**Task directions**
The required output is a copy of each line in the material below that includes "importante".
════
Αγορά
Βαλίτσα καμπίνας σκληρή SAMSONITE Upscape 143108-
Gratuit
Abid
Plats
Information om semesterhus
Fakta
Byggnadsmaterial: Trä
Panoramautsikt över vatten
════
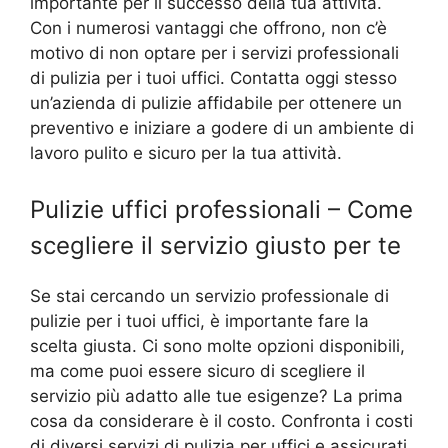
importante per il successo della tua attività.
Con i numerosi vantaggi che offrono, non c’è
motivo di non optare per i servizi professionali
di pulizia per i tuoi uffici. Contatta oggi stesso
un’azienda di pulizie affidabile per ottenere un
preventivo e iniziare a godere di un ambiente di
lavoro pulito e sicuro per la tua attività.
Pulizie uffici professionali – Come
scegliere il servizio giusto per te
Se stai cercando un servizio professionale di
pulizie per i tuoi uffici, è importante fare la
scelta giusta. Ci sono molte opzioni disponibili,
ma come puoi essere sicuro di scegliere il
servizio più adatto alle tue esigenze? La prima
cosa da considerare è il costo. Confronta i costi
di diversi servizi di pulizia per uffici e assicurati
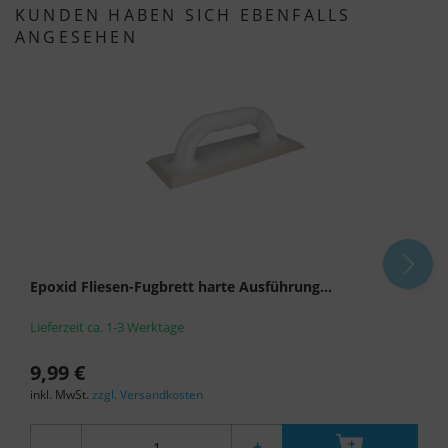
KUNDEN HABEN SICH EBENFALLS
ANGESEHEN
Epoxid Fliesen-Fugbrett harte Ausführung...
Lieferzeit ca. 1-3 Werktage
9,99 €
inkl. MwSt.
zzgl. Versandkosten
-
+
════
**Final answer**
importante per il successo della tua attività.
pulizie per i tuoi uffici, è importante fare la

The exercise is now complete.